Sometimes people just want to vent/be heard because they are frustrated. They don't actually need you to find a solution for them. Disappointments and frustrations happen, they don't always need to be "fixed."
Anonymous
Are you like this with many people in your life? Or just these two people?
Anonymous
Anonymous wrote:
Anonymous wrote:You lack a bit of patience, empathy and kindness. I wouldn't call them flaws. Quite possibly you make up for it by being forthright, a problem-solver and efficient.


+1

Sometimes people just want to vent/be heard because they are frustrated. They don't actually need you to find a solution for them. Disappointments and frustrations happen, they don't always need to be "fixed."
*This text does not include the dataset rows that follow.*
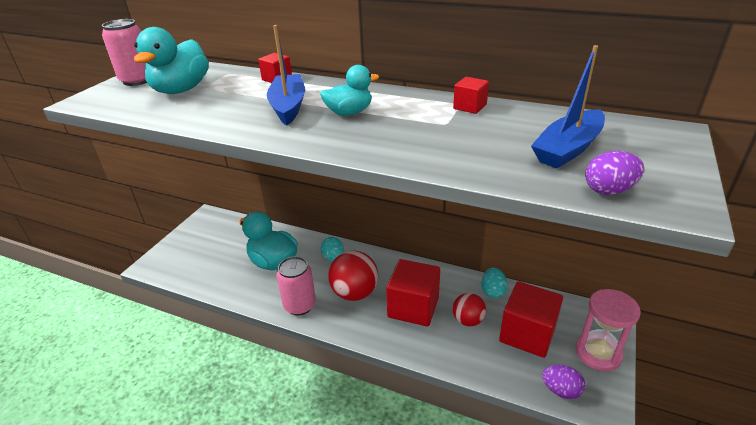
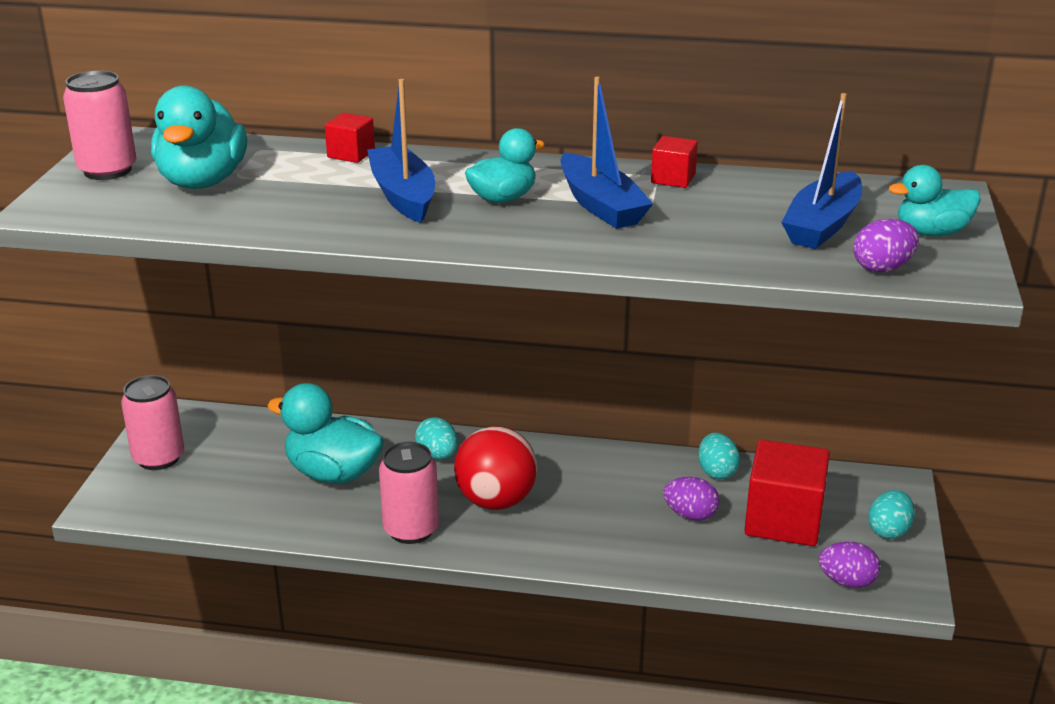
camera: 15 degrees left, 5 degrees down
red cube [386,259,440,327] -> none
red ball [453,293,486,326] -> purple egg [663,477,719,521]
pink hourglass [576,289,641,371] -> turquoise egg [868,490,915,539]
none -> pink can [121,375,184,470]
none -> blue boat [561,76,653,229]
none -> turquoise duck [889,165,981,236]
NP, and woman here, but always getting disappointed over the same thing every single time is really annoying. My parents have been married 50 years and they both still start conversations with me, "well you know your dad or your mom did....." the same thing they have been doing for 50 years! My response is, "I've only known him/her for 30 years and I could have told you that." Deal with it, change it, or shut up.
Anonymous
Anonymous wrote:You lack a bit of patience, empathy and kindness. I wouldn't call them flaws. Quite possibly you make up for it by being forthright, a problem-solver and efficient.


I like you!
Anonymous
Jayden if it's a boy. Alice if it's a girl.
Anonymous
Anonymous wrote:Jayden if it's a boy. Alice if it's a girl.



Ha!!!!
Anonymous
It's a game and you need to stop playing it, as you have already figured out. You are on the right track with saying "I'm sorry you are feeling that way" and ending it. Your trigger is that you are a problem-solver, so you want to help. But your advice will never be taken - that's not the object of the game.

I also had two people in my life who did this to me. One was a toxic friend with whom I'm no longer friends and the other was my mom. With my mom, she would really dig in and it frustrated her to no end when I wouldn't play it with her. I responded with "I'll be interested to hear how you resolve that" or "Hmmm" then changed the subject. She hardly ever tries to engage me like that anymore.

Both players are getting something out of the game - in the description below, the initiator wants sympathy. In my mom's case, it's her way of putting me down, my solutions are never, ever good enough and she can't wait to tell me how and why.

If you google "Why don't you - yes, but" or Eric Berne you will get a lot of information. There's also a really good YouTube video that shows how the game goes.


'Why don't you – yes but'

This game begins when a person states a problem in their life, and another responds by offering constructive suggestions on how to solve it. The subject says 'yes, but...' and proceeds to find issue with the solutions. In adult mode she would examine and probably take on board a solution (an Adult stance), but this is not the purpose of the exchange. Its purpose is to allow the subject to gain sympathy from others in her inadequacy to meet the situation (Child mode). The problem-solvers, in turn, get the opportunity to play wise Parent.
Anonymous
Their faults are many, you have but two--everything you say and everything you do.